PROBLEM TO SOLVE:
Starting with the line that contains "participative de Waze." and stopping after the line that contains "impatients peuvent toujours se tourner vers W", copy the entries below exactly. Include nothing else.

(Records from a collection)
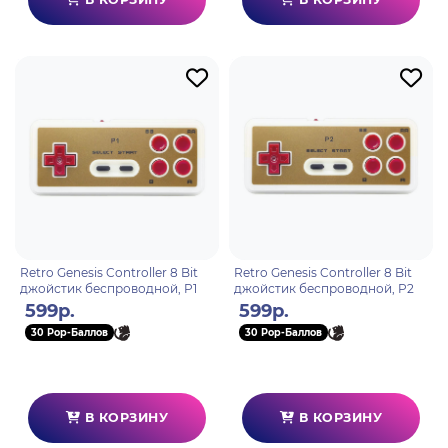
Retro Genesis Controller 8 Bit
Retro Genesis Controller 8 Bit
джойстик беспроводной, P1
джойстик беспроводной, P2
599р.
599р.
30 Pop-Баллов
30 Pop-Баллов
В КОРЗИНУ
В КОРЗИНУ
---
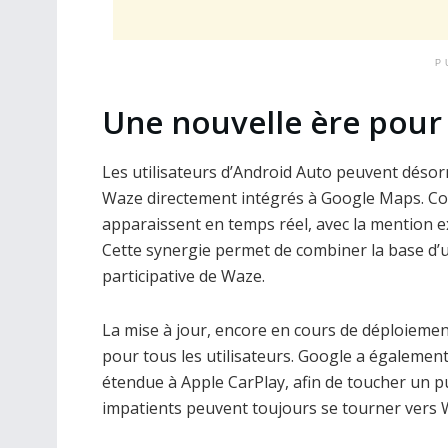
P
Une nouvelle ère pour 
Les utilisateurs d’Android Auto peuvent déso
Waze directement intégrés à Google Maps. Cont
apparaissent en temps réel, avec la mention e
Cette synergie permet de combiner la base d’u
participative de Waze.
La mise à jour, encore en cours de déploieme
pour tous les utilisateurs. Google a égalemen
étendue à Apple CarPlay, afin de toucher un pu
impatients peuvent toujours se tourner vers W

SOLUTION TO THIS TASK:
participative de Waze.
La mise à jour, encore en cours de déploieme
pour tous les utilisateurs. Google a égalemen
étendue à Apple CarPlay, afin de toucher un pu
impatients peuvent toujours se tourner vers W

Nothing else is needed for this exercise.